▸ **Task objective**
Scan the records for the word "http". Return each line where it is found.

[[ Recorded information, beginning ]]

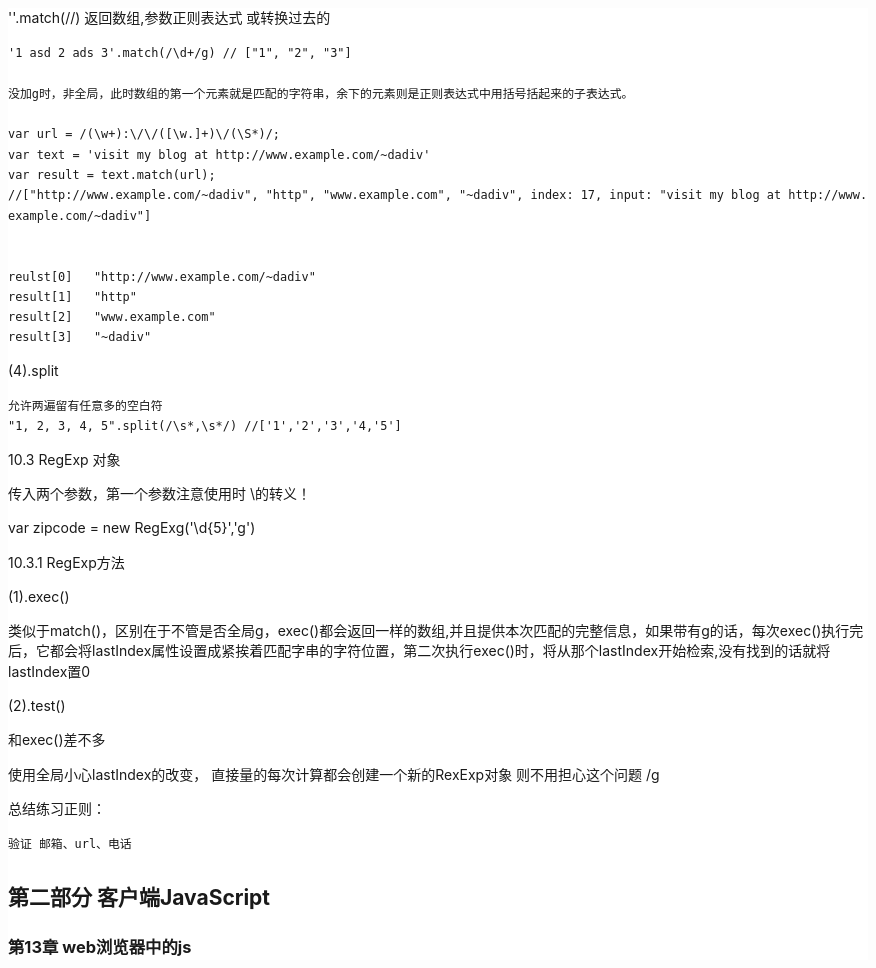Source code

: ''.match(//) 返回数组,参数正则表达式 或转换过去的

```
'1 asd 2 ads 3'.match(/\d+/g) // ["1", "2", "3"]

没加g时，非全局，此时数组的第一个元素就是匹配的字符串，余下的元素则是正则表达式中用括号括起来的子表达式。

var url = /(\w+):\/\/([\w.]+)\/(\S*)/;
var text = 'visit my blog at http://www.example.com/~dadiv'
var result = text.match(url);
//["http://www.example.com/~dadiv", "http", "www.example.com", "~dadiv", index: 17, input: "visit my blog at http://www.example.com/~dadiv"]


reulst[0]   "http://www.example.com/~dadiv"
result[1]   "http"  
result[2]   "www.example.com"
result[3]   "~dadiv"

```
(4).split

```
允许两遍留有任意多的空白符
"1, 2, 3, 4, 5".split(/\s*,\s*/) //['1','2','3','4,'5']
```

10.3 RegExp 对象

传入两个参数，第一个参数注意使用时 \的转义！

var zipcode = new RegExg('\\d{5}','g')

10.3.1 RegExp方法

(1).exec()

类似于match()，区别在于不管是否全局g，exec()都会返回一样的数组,并且提供本次匹配的完整信息，如果带有g的话，每次exec()执行完后，它都会将lastIndex属性设置成紧挨着匹配字串的字符位置，第二次执行exec()时，将从那个lastIndex开始检索,没有找到的话就将lastIndex置0
```

```
(2).test()

和exec()差不多

使用全局小心lastIndex的改变，  直接量的每次计算都会创建一个新的RexExp对象 则不用担心这个问题
/g

总结练习正则：
```
验证 邮箱、url、电话
```

## 第二部分 客户端JavaScript

### 第13章 web浏览器中的js
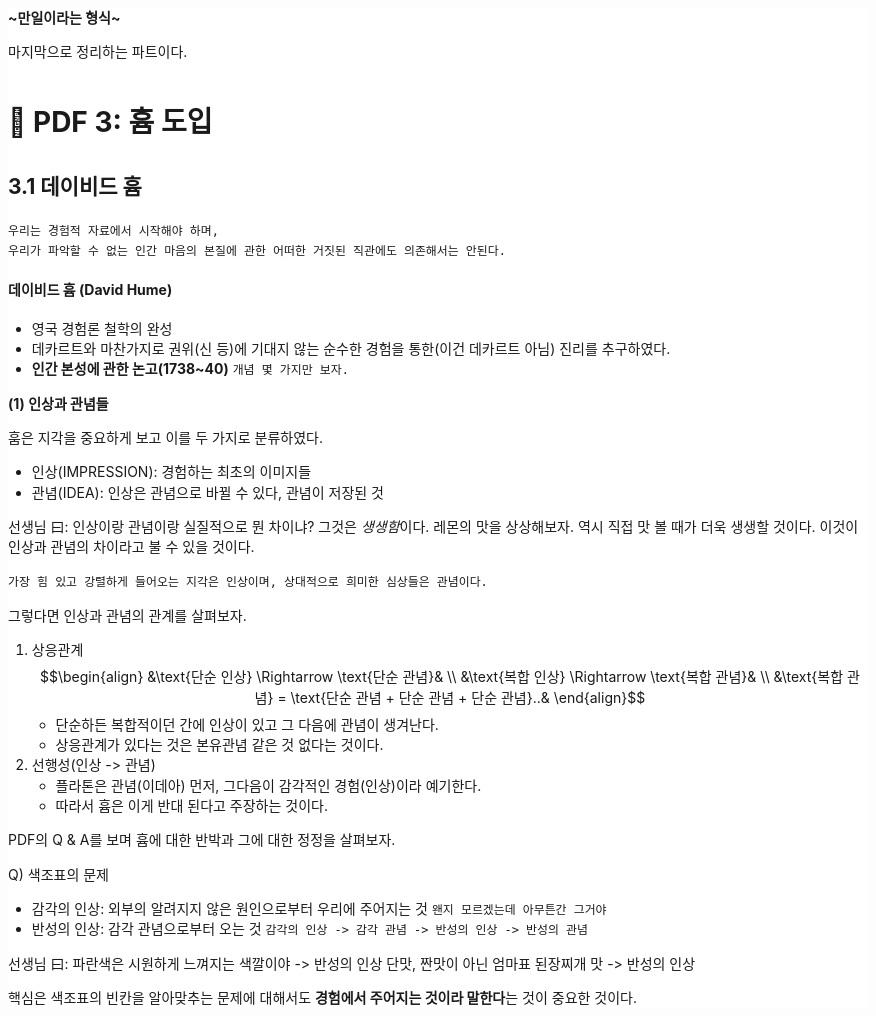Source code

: **~만일이라는 형식~**

마지막으로 정리하는 파트이다.

# 📁 PDF 3: 흄 도입

## 3.1 데이비드 흄

```
우리는 경험적 자료에서 시작해야 하며,
우리가 파악할 수 없는 인간 마음의 본질에 관한 어떠한 거짓된 직관에도 의존해서는 안된다.
```

#### 데이비드 흄 (David Hume)

- 영국 경험론 철학의 완성
- 데카르트와 마찬가지로 권위(신 등)에 기대지 않는 순수한 경험을 통한(이건 데카르트 아님) 진리를 추구하였다.
- **인간 본성에 관한 논고(1738~40)** `개념 몇 가지만 보자.`

**(1) 인상과 관념들**

훔은 지각을 중요하게 보고 이를 두 가지로 분류하였다.
- 인상(IMPRESSION): 경험하는 최초의 이미지들
- 관념(IDEA): 인상은 관념으로 바뀔 수 있다, 관념이 저장된 것

선생님 曰:
	인상이랑 관념이랑 실질적으로 뭔 차이냐? 그것은 *생생함*이다.
	레몬의 맛을 상상해보자. 역시 직접 맛 볼 때가 더욱 생생할 것이다. 이것이 인상과 관념의 차이라고 불 수 있을 것이다.

```
가장 힘 있고 강렬하게 들어오는 지각은 인상이며, 상대적으로 희미한 심상들은 관념이다.
```

그렇다면 인상과 관념의 관계를 살펴보자.

1. 상응관계
$$\begin{align} &\text{단순 인상} \Rightarrow \text{단순 관념}& \\ &\text{복합 인상} \Rightarrow \text{복합 관념}& \\ &\text{복합 관념} = \text{단순 관념 + 단순 관념 + 단순 관념}..& \end{align}$$
	- 단순하든 복합적이던 간에 인상이 있고 그 다음에 관념이 생겨난다.
	- 상응관계가 있다는 것은 본유관념 같은 것 없다는 것이다.
2. 선행성(인상 -> 관념)
	- 플라톤은 관념(이데아) 먼저, 그다음이 감각적인 경험(인상)이라 예기한다.
	- 따라서 흄은 이게 반대 된다고 주장하는 것이다.

PDF의 Q & A를 보며 흄에 대한 반박과 그에 대한 정정을 살펴보자.

Q) 색조표의 문제 
- 감각의 인상: 외부의 알려지지 않은 원인으로부터 우리에 주어지는 것 `왠지 모르겠는데 아무튼간 그거야`
- 반성의 인상: 감각 관념으로부터 오는 것 `감각의 인상 -> 감각 관념 -> 반성의 인상 -> 반성의 관념`

선생님 曰:
	파란색은 시원하게 느껴지는 색깔이야 -> 반성의 인상
	단맛, 짠맛이 아닌 엄마표 된장찌개 맛 -> 반성의 인상

핵심은 색조표의 빈칸을 알아맞추는 문제에 대해서도 **경험에서 주어지는 것이라 말한다**는 것이 중요한 것이다.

[[ Recorded information, end ]]

▸ **Output**
var text = 'visit my blog at http://www.example.com/~dadiv'
//["http://www.example.com/~dadiv", "http", "www.example.com", "~dadiv", index: 17, input: "visit my blog at http://www.example.com/~dadiv"]
reulst[0]   "http://www.example.com/~dadiv"
result[1]   "http"  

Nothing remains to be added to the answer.